++++ DOCUMENT SEGMENT
- Born: Chennai, Tamil Nadu, India
- Occupation: Actor
- Years active: 2012–present

= Vinod Sagar =

Indian actor and dubbing actor

Vinod Sagar is an Indian actor working in Tamil, Malayalam, and Telugu cinema, playing mostly supporting and antagonistic roles. He made his debut with Idhayam Thiraiarangam (2012) and played small roles before getting noticed in Pichaikkaran (2016) and Ratsasan (2018).

==Career==
Vinod Sagar, a B.A. Corporate secretaryship graduate, has also worked as a radio jockey for Radio Asia, Dubai (2005) and later enrolled with Theatre Lab, a theatre group, before appearing in small roles in films.

Sagar's notable performance came with the psychological thriller Ratsasan (2018), where he played a pedophile. He played the same role in Rakshasudu (2019), its Telugu remake.

Sagar has also done prominent roles in the Tamil film Champion (2019) and the Malayalam films Nayattu (2021) and Jana Gana Mana (2022).
++++++++
++++ INPUT DATA
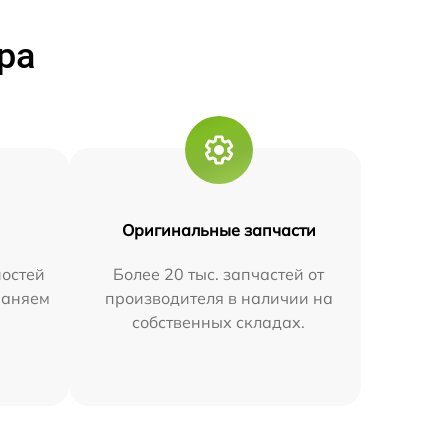
ра
Оригинальные запчасти
остей
Более 20 тыс. запчастей от
траняем
производителя в наличии на
собственных складах.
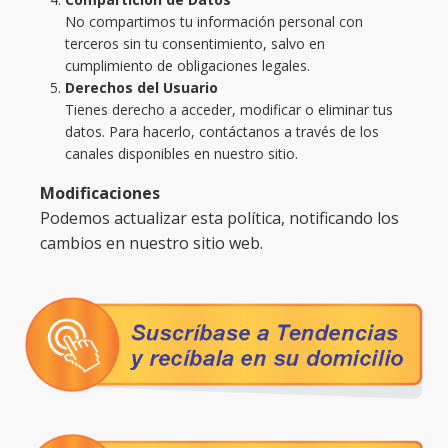
No compartimos tu información personal con
terceros sin tu consentimiento, salvo en
cumplimiento de obligaciones legales.
Derechos del Usuario
Tienes derecho a acceder, modificar o eliminar tus
datos. Para hacerlo, contáctanos a través de los
canales disponibles en nuestro sitio.
Modificaciones
Podemos actualizar esta política, notificando los
cambios en nuestro sitio web.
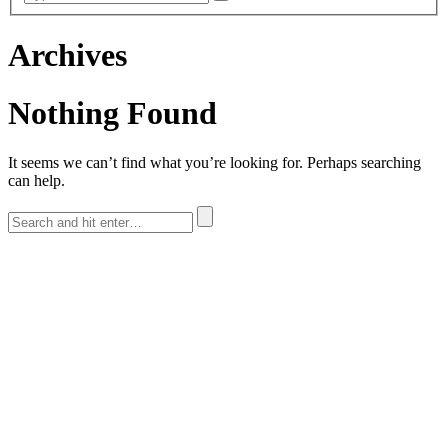
Archives
Nothing Found
It seems we can’t find what you’re looking for. Perhaps searching
can help.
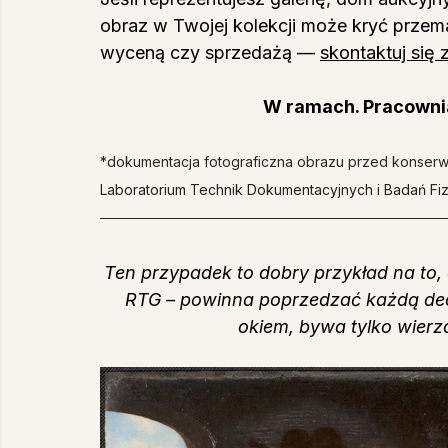
obraz w Twojej kolekcji może kryć przem
wyceną czy sprzedażą — 
skontaktuj się
W ramach. Pracownia
*dokumentacja fotograficzna obrazu przed konserw
Laboratorium Technik Dokumentacyjnych i Badań F
Ten przypadek to dobry przykład na to, 
RTG – powinna poprzedzać każdą dec
okiem, bywa tylko wierz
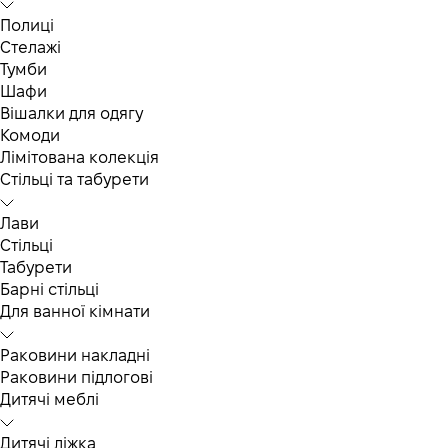
Полиці
Стелажі
Тумби
Шафи
Вішалки для одягу
Комоди
Лімітована колекція
Стільці та табурети
Лави
Стільці
Табурети
Барні стільці
Для ванної кімнати
Раковини накладні
Раковини підлогові
Дитячі меблі
Дитячі ліжка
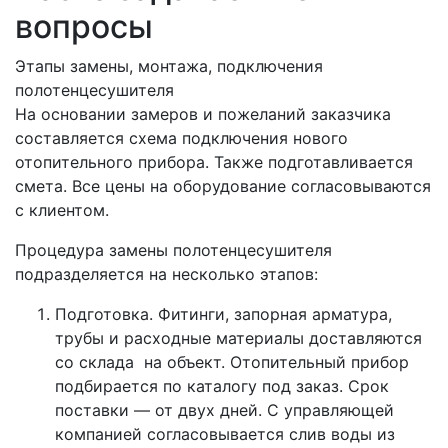
вопросы
Этапы замены, монтажа, подключения
полотенцесушителя
На основании замеров и пожеланий заказчика
составляется схема подключения нового
отопительного прибора. Также подготавливается
смета. Все цены на оборудование согласовываются
с клиентом.
Процедура замены полотенцесушителя
подразделяется на несколько этапов:
Подготовка. Фитинги, запорная арматура,
трубы и расходные материалы доставляются
со склада на объект. Отопительный прибор
подбирается по каталогу под заказ. Срок
поставки — от двух дней. С управляющей
компанией согласовывается слив воды из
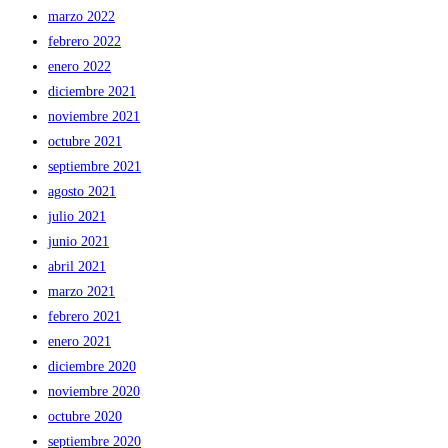
marzo 2022
febrero 2022
enero 2022
diciembre 2021
noviembre 2021
octubre 2021
septiembre 2021
agosto 2021
julio 2021
junio 2021
abril 2021
marzo 2021
febrero 2021
enero 2021
diciembre 2020
noviembre 2020
octubre 2020
septiembre 2020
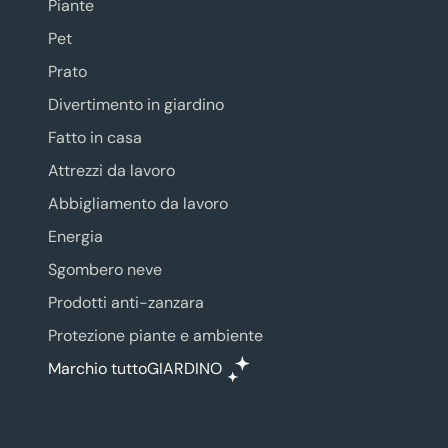
Piante
Pet
Prato
Divertimento in giardino
Fatto in casa
Attrezzi da lavoro
Abbigliamento da lavoro
Energia
Sgombero neve
Prodotti anti-zanzara
Protezione piante e ambiente
Marchio tuttoGIARDINO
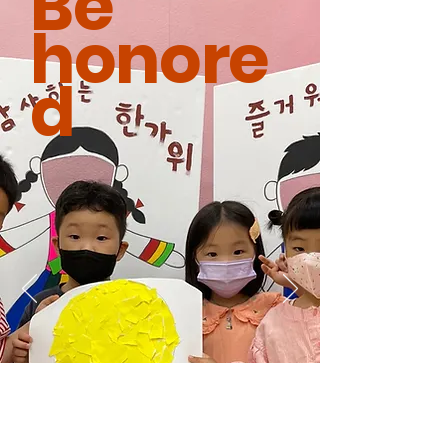
Be
honore
d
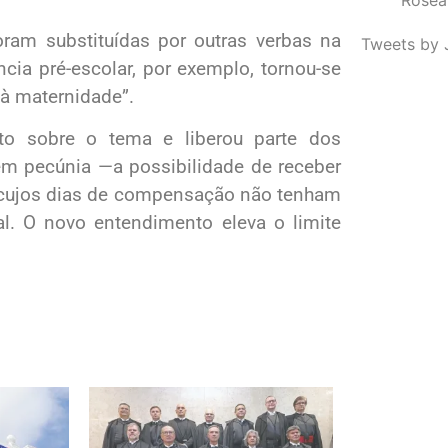
ram substituídas por outras verbas na
Tweets by 
ia pré-escolar, por exemplo, tornou-se
 à maternidade”.
nto sobre o tema e liberou parte dos
m pecúnia —a possibilidade de receber
s, cujos dias de compensação não tenham
al. O novo entendimento eleva o limite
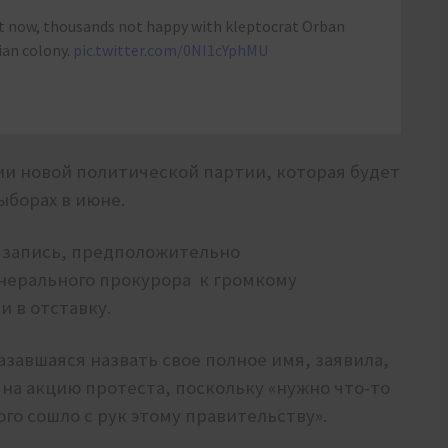
st now, thousands not happy with kleptocrat Orban
ian colony.
pic.twitter.com/0NI1cYphMU
нии новой политической партии, которая будет
ыборах в июне.
 запись, предположительно
нерального прокурора к громкому
и в отставку.
азавшаяся назвать свое полное имя, заявила,
 на акцию протеста, поскольку «нужно что-то
ого сошло с рук этому правительству».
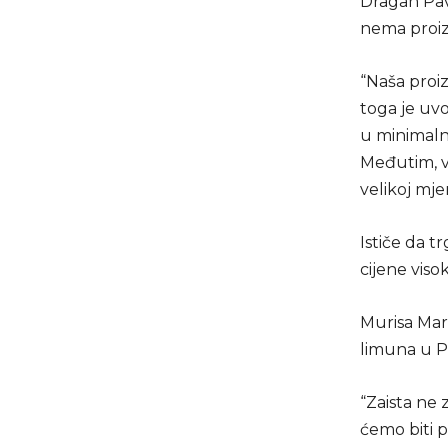
Dragan Pav
nema proizv
“Naša proi
toga je uvo
u minimaln
Međutim, v
velikoj mjer
Ističe da t
cijene viso
Murisa Mari
limuna u P
“Zaista ne
ćemo biti p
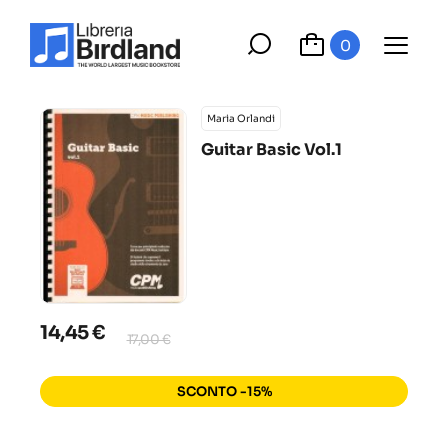
0
Maria Orlandi
Guitar Basic Vol.1
14,45 €
17,00 €
SCONTO -15%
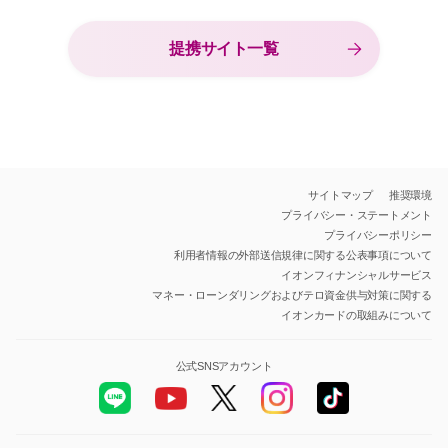
提携サイト一覧
サイトマップ
推奨環境
プライバシー・ステートメント
プライバシーポリシー
利用者情報の外部送信規律に関する公表事項について
イオンフィナンシャルサービス
マネー・ローンダリングおよびテロ資金供与対策に関する
イオンカードの取組みについて
公式SNSアカウント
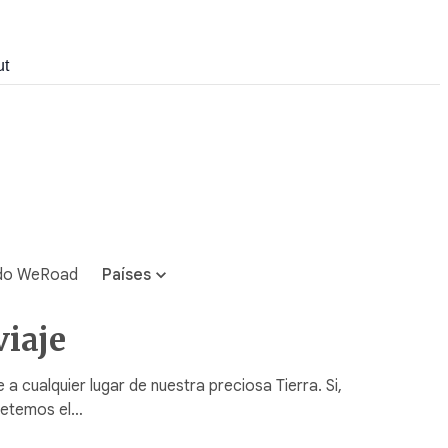
ut
do WeRoad
Países
viaje
a cualquier lugar de nuestra preciosa Tierra. Si,
spetemos el…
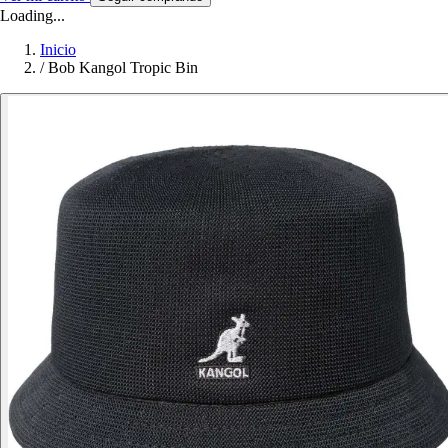
Loading...
Inicio
/
Bob Kangol Tropic Bin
++++++++
WORK INSTRUCTIONS –
**1)** Print the part of the Vinod Sagar profile that opens with the words containing "Indian actor and" and closes with "Gana Mana (2022).".
**2)** Output the records from their start through the line containing "собственных складах.", omitting the pictures.
The records are unrelated to the profile of Vinod Sagar.

LIST OF ANSWERS –
**1)**
Indian actor and dubbing actor

Vinod Sagar is an Indian actor working in Tamil, Malayalam, and Telugu cinema, playing mostly supporting and antagonistic roles. He made his debut with Idhayam Thiraiarangam (2012) and played small roles before getting noticed in Pichaikkaran (2016) and Ratsasan (2018).

==Career==
Vinod Sagar, a B.A. Corporate secretaryship graduate, has also worked as a radio jockey for Radio Asia, Dubai (2005) and later enrolled with Theatre Lab, a theatre group, before appearing in small roles in films.

Sagar's notable performance came with the psychological thriller Ratsasan (2018), where he played a pedophile. He played the same role in Rakshasudu (2019), its Telugu remake.

Sagar has also done prominent roles in the Tamil film Champion (2019) and the Malayalam films Nayattu (2021) and Jana Gana Mana (2022).

**2)**
ра
Оригинальные запчасти
остей
Более 20 тыс. запчастей от
траняем
производителя в наличии на
собственных складах.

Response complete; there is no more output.